Babe Herman's antics, hitting kept Ebbets Field lively
Los Angeles — I never saw Floyd Caves (Babe) Herman during his prime as a National League outfielder and outstanding hitter, and most people who read this story probably didn't either.
But the Babe and his zany antics were a legend in the late 1920s and early ' 30s at Ebbets Field in Brooklyn, where he was to have two widely separated tours of duty with the Dodgers. In a Brooklyn uniform, he proved unmistakably that he could hit any pitcher who ever lived.
The 6 ft. 4 in. Herman is a robust 79 now, and when he appeared for an Old-Timers' Game recently at L.A.'s Dodger Stadium, nostalgia sprang a leak, fueled by recollections of Babe's .381 batting average in 1929 and .393 average and 241 hits in 1930.
The amazing part is that both years someone else (Lefty O'Doul with a .398 batting average in '29 and Bill Terry, who hit .401 in 1930) won the National League batting championship.
Still vividly remembered by Herman's contemporaries was the war year of 1945, when Dodger General Manager Branch Rickey, desperate for a pinch-hitter who could produce even once in a while, summoned Babe from his turkey ranch in Glendale, Calif.
Herman, who was 42 years old and retired from the majors seven years, hadn't swung a bat since the previous season, when he had played briefly with the Hollywood Stars in the old Pacific Coast League. But acting as though he had been given a script that called for him to hit safely his first time up, Babe singled high off the rightfield screen in Ebbets Field to drive home a runner.
For anyone who knew the history of this left-handed hitter, the act of heroism against an enemy pitcher was completely under-standable. Years before, Dodger management had erected that screen after several of the Babe's longer drives had broken store windows on Bedford Avenue.
Even that kind of destruction might not have moved the Dodgers to summon carpenters if Herman hadn't also put a ball through a glass-enclosed traffic booth on the same street. Fortunately the whistle of the enclosed and thoroughly frightened policeman (and this may be somewhat exaggerated) was too large to go completely down his throat.

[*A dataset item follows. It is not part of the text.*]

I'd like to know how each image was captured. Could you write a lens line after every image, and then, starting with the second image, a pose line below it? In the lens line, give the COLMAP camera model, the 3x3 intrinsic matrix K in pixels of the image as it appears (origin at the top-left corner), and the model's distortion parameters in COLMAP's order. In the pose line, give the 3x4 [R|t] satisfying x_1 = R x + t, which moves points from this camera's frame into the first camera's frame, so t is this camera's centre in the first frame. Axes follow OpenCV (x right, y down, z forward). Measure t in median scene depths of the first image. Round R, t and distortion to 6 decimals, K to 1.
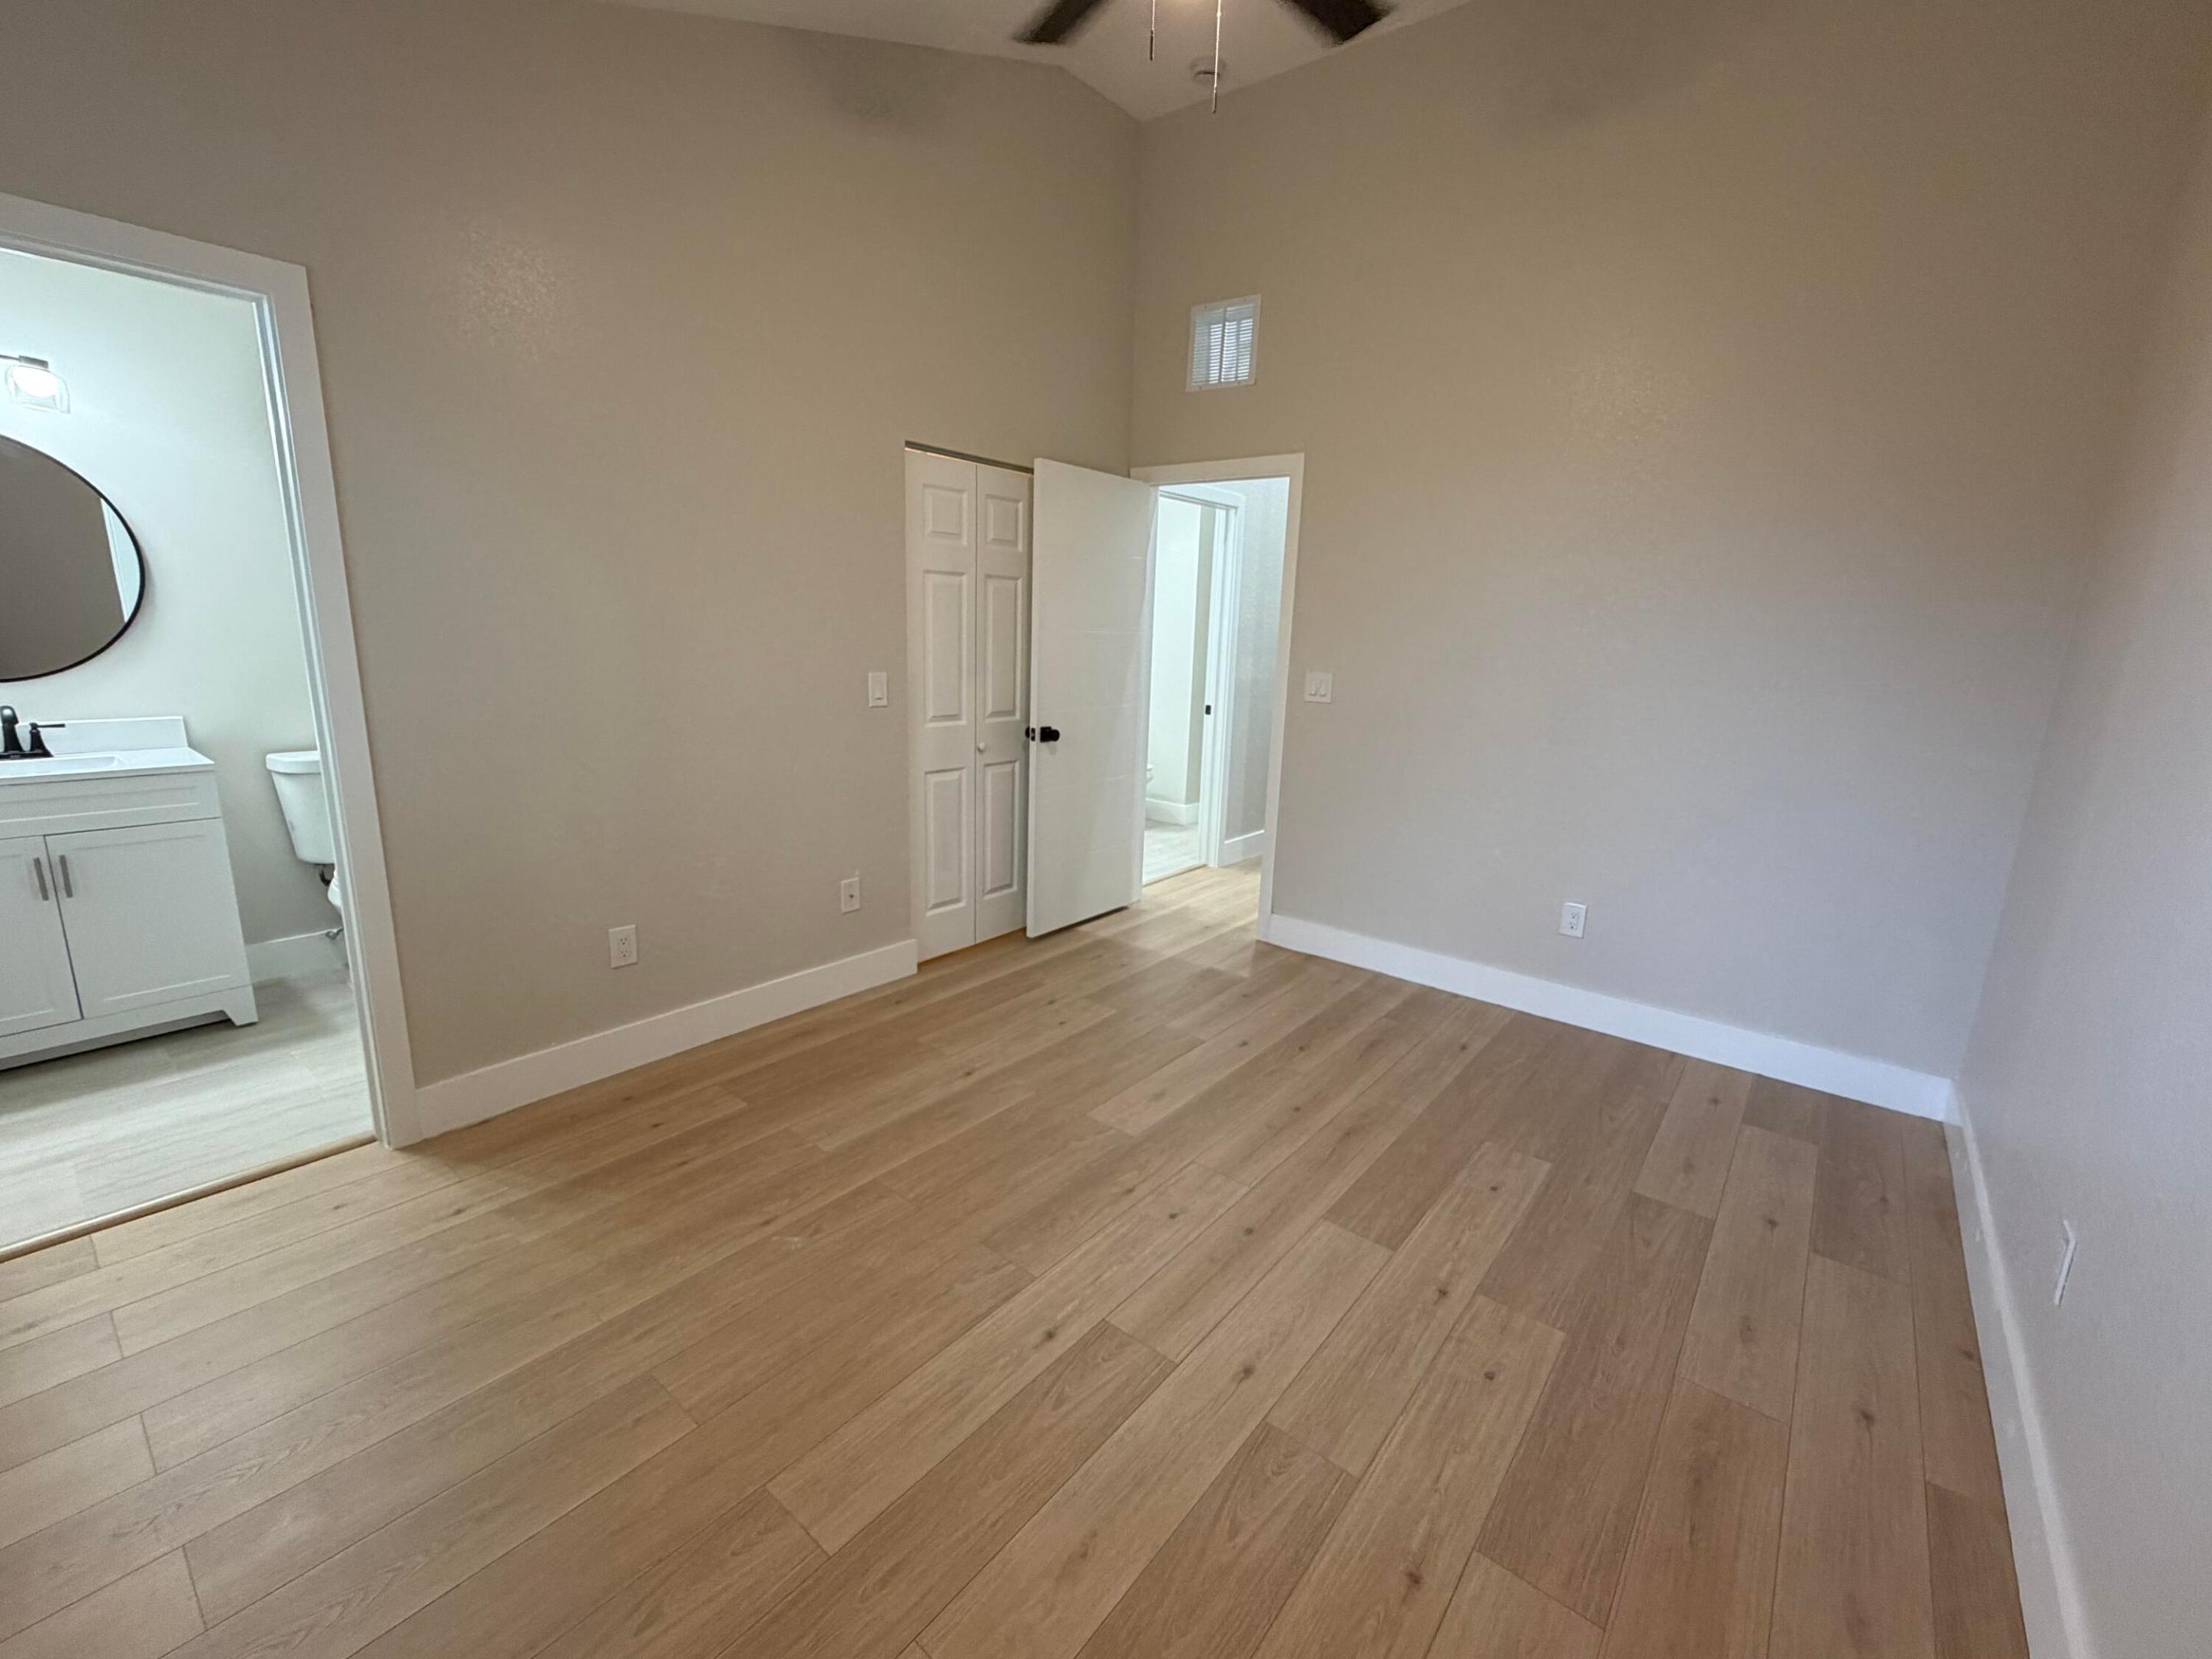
lens RADIAL K [[885.3, 0, 1051.7], [0, 885.3, 821.6], [0, 0, 1]] dist [0.003113, 0.000451]
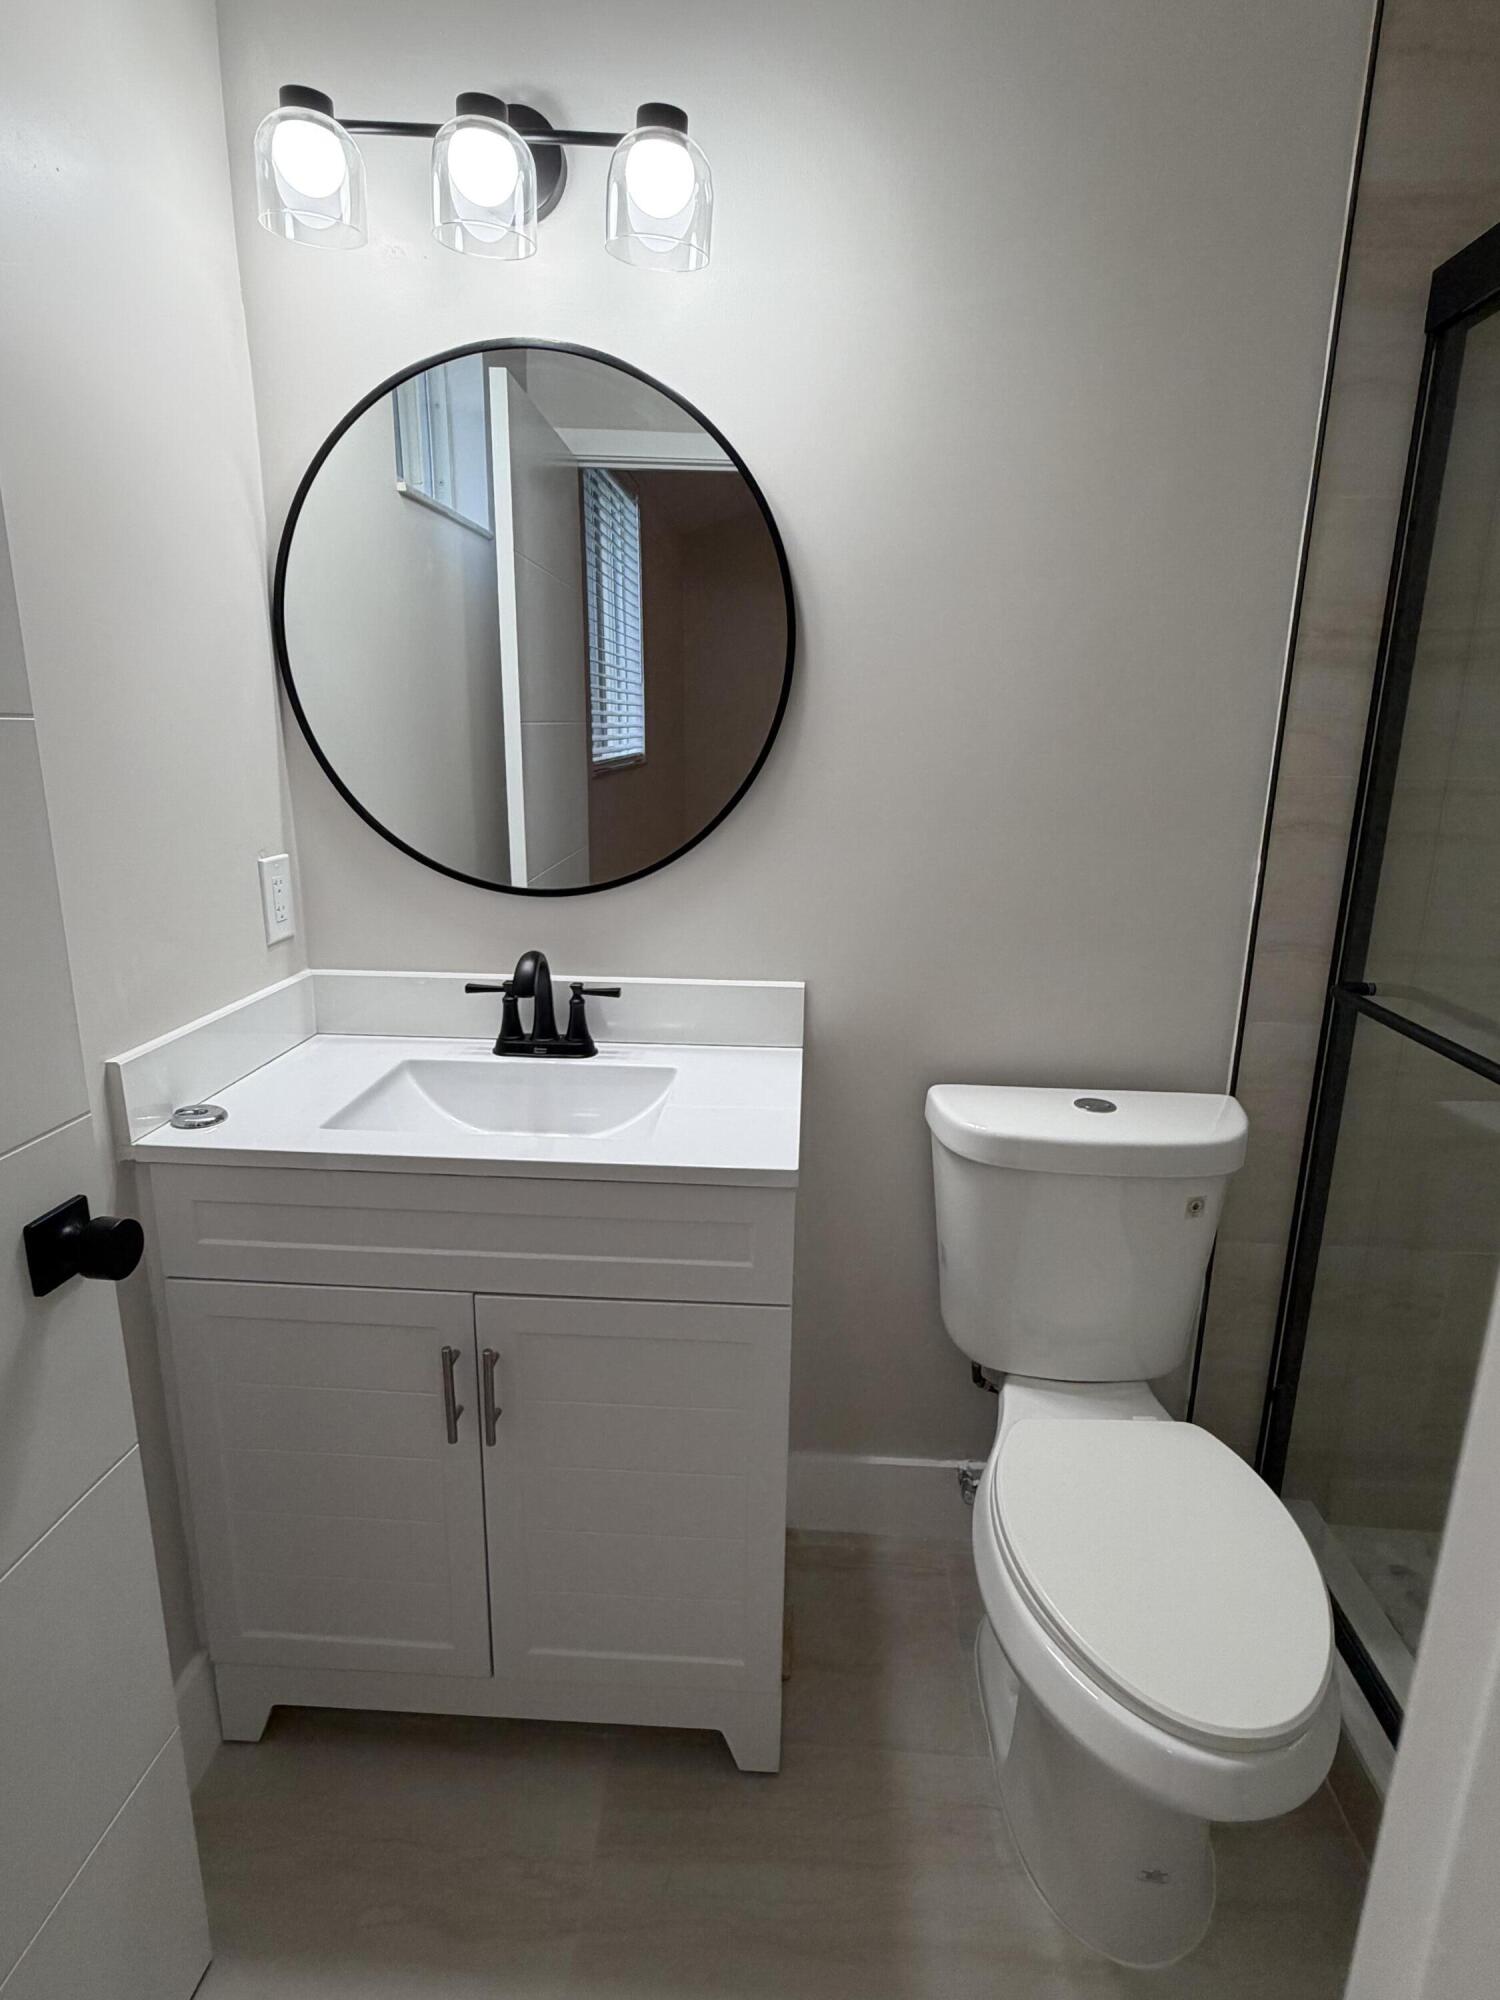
lens RADIAL K [[1042.8, 0, 749.5], [0, 1042.8, 986.3], [0, 0, 1]] dist [0.003460, 0.000192]
pose [[0.580076, 0.186245, -0.792985, -0.666423], [-0.176242, 0.979147, 0.101045, -0.190003], [0.795267, 0.081144, 0.600804, 0.761934]]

Asked how he managed 35 home runs the same year he batted .393, Babe replied:
''I did it with bat control and by never sitting back and taking a third strike. But I could always hit, even when I was just a 17- or 18-year-old kid and playing for Edmonton in the Western Canada League.
''Still I never forgot what Ty Cobb said to me about hitting in 1922, when he was managing Detroit and the Tigers took a look at me in spring training. Cobb told me the surest way to get a hit, and also get out of a slump, was to try to hit the pitcher in the chest with the ball. And, you know, it did kind of get you in a groove.
''Of course, baseball was different then. There were fewer teams and kids didn't come right out of college into the majors the way they do now, or make it up here after only a couple of years in the minors. The trouble with rushing kids is that they don't spend enough years in the minors to learn their trade. Consequently they don't hit the ball that well until they've been around awhile.
''By the time I finished my minor league apprenticeship, I'd seen 'em all -- I mean the fastball pitchers, the breaking-ball pitchers, the junk-ball pitchers , the guys who threw at your head, and the cuties who either roughed up the ball illegally or used a spitter. Once I got to the Dodgers, I never saw a pitch that I hadn't already seen hundreds of times in the minors.''
Despite his hitting prowess, Babe was never known for his fielding, treating each fly ball (according to those who played with him or saw him play) as though it were an adventure in survival. While Herman denies that a he was ever hit on the head by a fly ball, he apparently doesn't count shoulders.
Most stories that had made the rounds about Herman's lack of defense, he says , are either inaccurate or have grown an extra set of wings with the passage of time. Possibly Babe's outfield problems stemmed from the many years he lived within a few blocks of Casey Stengel, who once emerged from a manhole to catch a fly ball!
Perhaps the best remembered story about Herman is the time in Brooklyn when he doubled into a double play. With one out and the bases full of Dodgers, the Babe once again tatooed that screen in right field. Hank DeBerry scored easily from third base. Running in front of Herman were Chick Fewster, who had been on first base, and Dazzy Vance.
After sliding safely into second base, Babe suddenly decided he could also make third and took off in that direction.
A problem developed however when Fewster saw Vance slow up after rounding third base. Chick understandably hesitated while Herman, running with his head down and buried in the sands of trying to get from one place to another, passed Fewster on the basepath.
This made the Babe automatically out, although he continued to third unaware of what he had done. A moment later Herman was joined at the bag by the returning Vance and Fewster.
At this point it suddenly occurred to Fewster that it was time to retreat to second base, but he made the mistake of trying to go back through centerfield and was called out by the umpires.
And that is perhaps the chief reason why Ebbets Field has gone into the pages of time with the reputation that anything can happen in Brooklyn -- with a little help from Mr. Herman of course!